If you were a higher (40%) or additional rate (45%) taxpayer you needed to account for any extra tax you owed via your self-assessment tax return, and pay the taxman direct.

But all of this changed at the start of the new tax year on April 6, 2016, when the personal savings allowance (PSA) came into effect (it was announced in the 2015 summer Budget).

Here’s how the new allowance works, and how it could affect you…

How does the personal savings allowance work?

All basic rate taxpayers can now earn £1,000 of savings interest a year without having to pay any tax on it (you’re a basic rate taxpayer in the 2016-17 tax year if your income is less than £43,000).

If you’re a higher rate taxpayer, paying tax at the 40% rate on an income between £43,001 and £150,000, you have a lower personal savings allowance of £500 a year.

If you’re an additional taxpayer earning £150,001 or more, you don’t get an allowance at all.

The government estimates that the introduction of the allowance means that 95% of savers won’t have to pay any tax on their savings.

Does the allowance apply only to savings accounts?

No, you also benefit from the allowance if you earn interest from your current account, credit union account, or peer-to-peer lending.

The only interest which isn’t covered by the personal savings allowance is interest which is already tax-free, such as interest from individual savings accounts (ISAs) or Premium Bond winnings.

So, for example, if you win £100 from Premium Bonds and receive £100 in ISA interest, you’ll still have your £1,000 personal savings account to cover any other interest you might earn.

Find out how to invigorate your interest rate.

How much can I save before I go over the allowance?

That depends on which account you save into and how much interest it pays.

For example, if you save into one of the best easy access accounts paying around 1.5%, and you are a basic rate tax payer, you’d need to have more than £66,000 in your account before you’d generate enough interest to use up your allowance.

If you are a higher rate taxpayer, then you’d need to save half this, at £33,000, before your allowance is used.

How do I claim the allowance?

The good news is you don’t have to do anything to claim the allowance.

As of April 6, 2016, all interest is paid with no tax taken off, so it all happens automatically. If the interest you earn exceeds the personal allowance, then any tax you owe will be paid to HM Revenue and Customs (HMRC) through your tax code.

If you fill in a self-assessment tax return, then you will repay any tax owed this way instead.

What if I didn't previously pay tax on my savings interest?

If your total taxable income is less than £16,000 (the income tax personal allowance of £11,000 plus the £5,000 starting rate limit for savings income), you shouldn’t pay tax on any of your income. This means nothing has changed for you now the personal savings allowance has been introduced.

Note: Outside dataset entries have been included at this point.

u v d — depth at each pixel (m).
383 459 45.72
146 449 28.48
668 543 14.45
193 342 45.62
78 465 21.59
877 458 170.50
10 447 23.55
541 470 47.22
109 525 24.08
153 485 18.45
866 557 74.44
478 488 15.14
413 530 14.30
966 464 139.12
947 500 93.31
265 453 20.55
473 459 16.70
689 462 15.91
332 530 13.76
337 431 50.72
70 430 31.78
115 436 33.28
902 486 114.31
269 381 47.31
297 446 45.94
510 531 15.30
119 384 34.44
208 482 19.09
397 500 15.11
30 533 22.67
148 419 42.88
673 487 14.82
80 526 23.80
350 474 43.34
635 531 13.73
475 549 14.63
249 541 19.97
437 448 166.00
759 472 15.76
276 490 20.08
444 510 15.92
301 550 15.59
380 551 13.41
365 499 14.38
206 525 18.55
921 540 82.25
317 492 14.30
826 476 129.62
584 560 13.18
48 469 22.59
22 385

However, there’s no longer any need for you to notify your bank or building society that you don’t pay tax on your interest.

Is there any point still saving into cash ISAs?

Although you need a large amount of savings to use up your personal savings allowance, bear in mind that once interest rates start to rise, you’ll need to save much less to reach the £1,000 or £500 threshold.

Remember too that any interest you earn from cash ISAs doesn’t count towards your personal allowance, so it’s a good idea to make the most of both.

There are also no guarantees how long the personal savings allowance will be around for, with some financial experts claiming that this is more likely to be changed or reversed in future than the tax benefits of ISAs.